Glueballs, Constituent Gluons and Instantons

TL;DR

This paper develops a constituent two-gluon model for glueballs in pure Yang--Mills theory, incorporating instanton effects and confinement, and compares results with lattice data.

Contribution

It introduces a novel two-gluon framework with instanton-induced mass and forces, aligning with lattice results and explaining glueball properties.

Findings

The scalar $0^{++}$ glueball is very compact, about 1/3 fm in size.

The tensor $2^{++}$ glueball is more spatially extended due to centrifugal effects.

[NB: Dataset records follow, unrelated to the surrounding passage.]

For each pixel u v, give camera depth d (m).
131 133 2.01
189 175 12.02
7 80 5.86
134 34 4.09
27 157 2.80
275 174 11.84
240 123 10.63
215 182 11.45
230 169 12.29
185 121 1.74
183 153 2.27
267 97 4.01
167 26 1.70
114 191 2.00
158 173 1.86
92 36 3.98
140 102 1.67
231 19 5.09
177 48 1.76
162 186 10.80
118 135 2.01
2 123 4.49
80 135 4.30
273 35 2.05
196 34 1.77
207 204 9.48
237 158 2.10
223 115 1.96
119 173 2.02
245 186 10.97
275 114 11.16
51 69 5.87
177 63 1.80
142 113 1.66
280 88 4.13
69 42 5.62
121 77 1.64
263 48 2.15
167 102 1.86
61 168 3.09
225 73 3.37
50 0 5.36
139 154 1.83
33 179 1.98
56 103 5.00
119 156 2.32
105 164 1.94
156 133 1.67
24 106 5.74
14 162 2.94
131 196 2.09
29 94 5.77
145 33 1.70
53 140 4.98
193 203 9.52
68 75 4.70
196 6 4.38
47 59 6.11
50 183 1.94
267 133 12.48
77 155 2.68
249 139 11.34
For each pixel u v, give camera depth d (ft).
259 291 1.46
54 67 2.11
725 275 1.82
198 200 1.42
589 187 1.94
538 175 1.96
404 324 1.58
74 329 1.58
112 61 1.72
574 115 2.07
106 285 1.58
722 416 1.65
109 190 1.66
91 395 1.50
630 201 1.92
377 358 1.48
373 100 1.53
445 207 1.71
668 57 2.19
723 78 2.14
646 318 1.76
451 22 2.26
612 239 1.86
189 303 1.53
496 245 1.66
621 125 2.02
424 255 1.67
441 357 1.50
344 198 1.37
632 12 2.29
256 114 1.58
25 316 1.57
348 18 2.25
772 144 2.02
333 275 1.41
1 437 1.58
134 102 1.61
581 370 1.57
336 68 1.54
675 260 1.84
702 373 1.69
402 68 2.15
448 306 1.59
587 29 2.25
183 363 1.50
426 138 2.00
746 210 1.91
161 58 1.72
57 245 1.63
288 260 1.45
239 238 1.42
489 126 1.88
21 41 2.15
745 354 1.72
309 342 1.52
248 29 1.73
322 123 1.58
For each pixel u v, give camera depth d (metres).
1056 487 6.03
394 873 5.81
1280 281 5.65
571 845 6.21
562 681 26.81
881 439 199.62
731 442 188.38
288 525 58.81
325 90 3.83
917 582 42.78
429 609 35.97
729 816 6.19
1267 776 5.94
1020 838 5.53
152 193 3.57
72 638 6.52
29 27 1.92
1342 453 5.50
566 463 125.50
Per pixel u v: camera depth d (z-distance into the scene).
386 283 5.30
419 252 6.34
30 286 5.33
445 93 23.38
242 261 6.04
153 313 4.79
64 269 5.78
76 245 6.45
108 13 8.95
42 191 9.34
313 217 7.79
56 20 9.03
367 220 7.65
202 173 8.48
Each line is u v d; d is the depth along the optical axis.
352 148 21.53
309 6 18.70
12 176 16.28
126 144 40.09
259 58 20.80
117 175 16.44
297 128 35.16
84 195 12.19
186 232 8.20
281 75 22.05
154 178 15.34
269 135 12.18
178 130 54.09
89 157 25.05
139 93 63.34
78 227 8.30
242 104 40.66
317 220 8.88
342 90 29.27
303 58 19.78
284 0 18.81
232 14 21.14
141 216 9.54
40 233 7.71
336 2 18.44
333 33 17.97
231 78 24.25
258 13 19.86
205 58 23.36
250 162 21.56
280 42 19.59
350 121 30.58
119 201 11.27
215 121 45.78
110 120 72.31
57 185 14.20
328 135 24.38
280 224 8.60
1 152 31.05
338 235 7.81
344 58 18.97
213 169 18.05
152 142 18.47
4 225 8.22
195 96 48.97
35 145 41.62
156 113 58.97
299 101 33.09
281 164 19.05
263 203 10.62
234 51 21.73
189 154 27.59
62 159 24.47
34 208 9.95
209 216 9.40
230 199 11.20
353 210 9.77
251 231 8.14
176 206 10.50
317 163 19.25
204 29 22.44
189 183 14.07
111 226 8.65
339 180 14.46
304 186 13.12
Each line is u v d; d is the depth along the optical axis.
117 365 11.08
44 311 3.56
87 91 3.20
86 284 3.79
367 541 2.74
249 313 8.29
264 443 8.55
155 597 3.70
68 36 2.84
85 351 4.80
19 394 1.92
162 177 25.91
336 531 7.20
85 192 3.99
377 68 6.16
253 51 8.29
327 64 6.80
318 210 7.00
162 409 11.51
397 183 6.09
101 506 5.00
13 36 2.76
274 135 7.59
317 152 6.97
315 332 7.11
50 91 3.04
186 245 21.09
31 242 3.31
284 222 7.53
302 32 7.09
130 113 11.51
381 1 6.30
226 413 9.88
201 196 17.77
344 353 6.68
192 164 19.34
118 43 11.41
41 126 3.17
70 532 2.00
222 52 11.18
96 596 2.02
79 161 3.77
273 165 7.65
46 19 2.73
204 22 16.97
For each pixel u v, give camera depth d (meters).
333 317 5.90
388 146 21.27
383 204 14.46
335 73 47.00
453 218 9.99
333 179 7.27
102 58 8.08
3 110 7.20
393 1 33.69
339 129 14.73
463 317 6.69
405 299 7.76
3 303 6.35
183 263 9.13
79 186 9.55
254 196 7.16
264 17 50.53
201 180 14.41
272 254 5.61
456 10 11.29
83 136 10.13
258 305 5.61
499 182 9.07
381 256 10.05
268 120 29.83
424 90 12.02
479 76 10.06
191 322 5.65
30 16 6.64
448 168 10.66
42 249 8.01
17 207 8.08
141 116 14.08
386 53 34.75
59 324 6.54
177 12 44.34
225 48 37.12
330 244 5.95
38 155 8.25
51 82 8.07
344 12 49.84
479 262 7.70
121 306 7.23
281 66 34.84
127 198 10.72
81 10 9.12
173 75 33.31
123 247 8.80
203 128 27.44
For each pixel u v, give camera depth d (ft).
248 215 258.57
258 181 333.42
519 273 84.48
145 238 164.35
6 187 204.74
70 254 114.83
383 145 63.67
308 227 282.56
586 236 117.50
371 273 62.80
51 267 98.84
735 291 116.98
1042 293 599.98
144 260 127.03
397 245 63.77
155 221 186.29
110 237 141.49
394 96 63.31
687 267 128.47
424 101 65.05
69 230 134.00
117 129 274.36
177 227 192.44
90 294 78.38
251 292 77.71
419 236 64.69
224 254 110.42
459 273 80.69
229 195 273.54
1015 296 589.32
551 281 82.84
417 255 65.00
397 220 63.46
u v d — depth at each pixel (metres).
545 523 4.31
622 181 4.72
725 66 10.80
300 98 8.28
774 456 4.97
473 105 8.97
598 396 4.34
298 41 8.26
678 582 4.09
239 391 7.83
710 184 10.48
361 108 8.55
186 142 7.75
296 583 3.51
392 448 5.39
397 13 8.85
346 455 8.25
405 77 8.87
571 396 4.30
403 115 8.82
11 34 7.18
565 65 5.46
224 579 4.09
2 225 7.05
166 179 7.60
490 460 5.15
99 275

The model supports Regge behavior for excited states, consistent with lattice observations.

Abstract

We present a constituent two-gluon description of the lowest-lying glueball states in pure Yang--Mills theory, calibrated against quenched lattice results. The framework incorporates an instanton-induced dynamical gluon mass, Casimir-scaled adjoint confinement, the short-distance adjoint Coulomb interaction, and instanton-induced central and tensor forces. The scalar $0^{++}$ glueball is found to be exceptionally compact, with a radius of order the instanton size, $\rho \sim \frac 13\,\mathrm{fm}$, consistent with lattice indications. By contrast, the tensor $2^{++}$ state remains spatially extended due to the centrifugal barrier. We also discuss the role of $S$-$D$ mixing. A semiclassical analysis further supports Regge behavior for excited states, in agreement with lattice results.